Friedrichs for Freedom!
Supreme Court Case Tests the Limits of Union Power
Monday, January 11 will result in either the start of a very happy New Year for worker choice or the preservation of a nearly 40-year-old bad Supreme Court decision.
Rebecca Friedrichs, a California public schoolteacher, has joined with nine colleagues in hopes that the Supreme Court will overturn the agency fees both union members and non-members are required to pay. These fees were upheld in the 1977 case Abood v. Detroit Board of Education.
The Abood decision, where Michigan public schoolteachers fought the agency fees they were forced to pay to the Detroit Federation of Teachers, sustained the expectation that non-members would contribute to the union’s collective-bargaining costs.
However, in 2014, the Court seemed to contradict the Abood decision in Harris v. Quinn. In that case, non-member, Medicaid-funded home-care personal assistants were forced to pay union agency fees. The decision declared the required fees unconstitutional, since the individuals were not state employees, but rather home health-care workers paid through Medicaid.

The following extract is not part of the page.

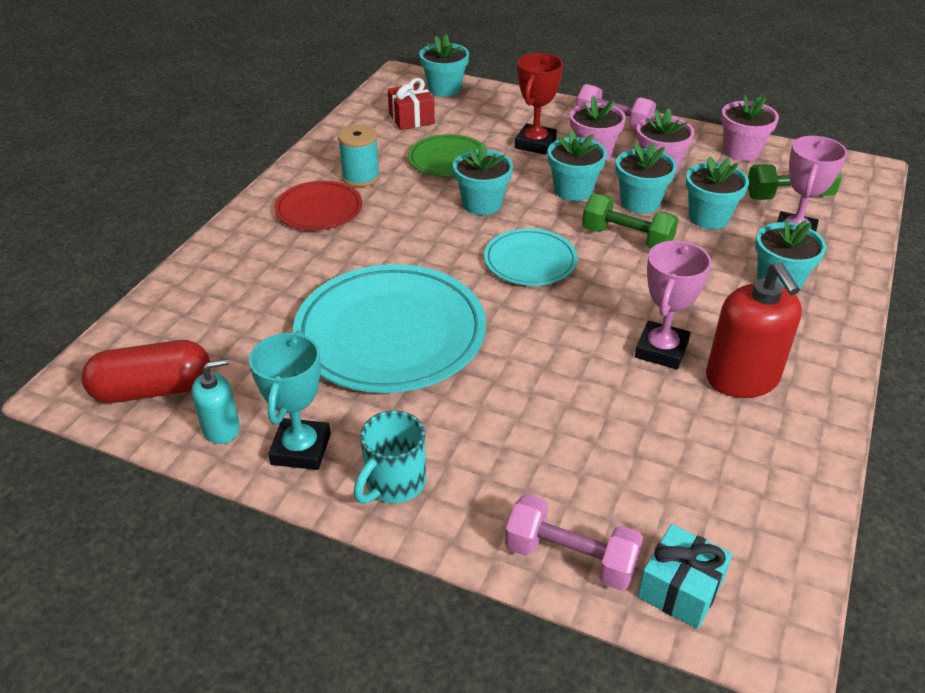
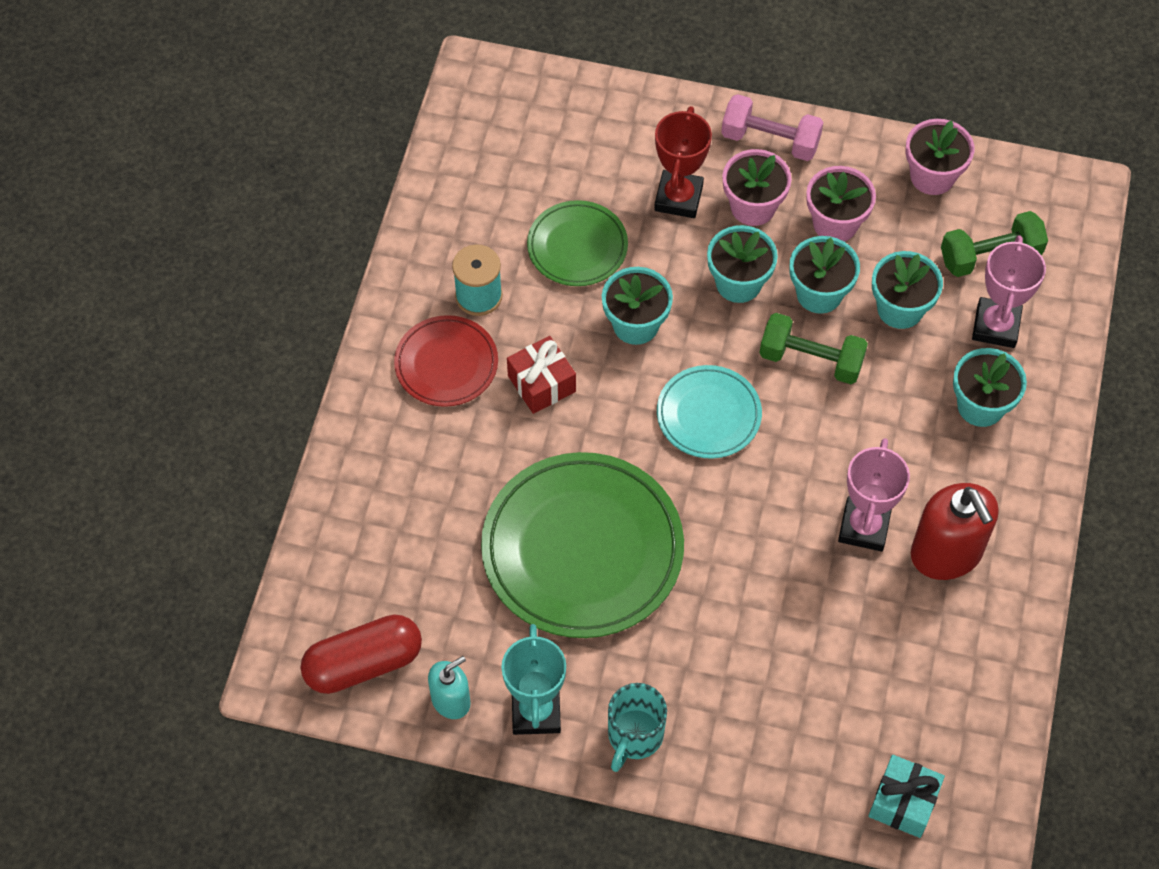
camera: 10 degrees left, 20 degrees up
(390, 334) = (582, 549): turquoise plate -> green plate
(411, 118) = (511, 167): red gift -> red gift (541, 384)
(444, 89) = (538, 94): turquoise flower pot -> none
(570, 558) = (807, 788): pink dumbbell -> none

Although the Harris verdict did upset their dominion, unions still argue that their agency fees are the only protection against “free-riders,” or workers who do not pay for, but gain from, union negotiations. This exact claim is the union’s declaration of war on Friedrichs.
Rebecca Friedrichs and the other teachers are fighting to keep their own money. Agency fees taken against a teacher’s will are nothing more than government-sanctioned theft. And when theft is legalized, people do not view it as theft.
But they should, and hopefully the Court will.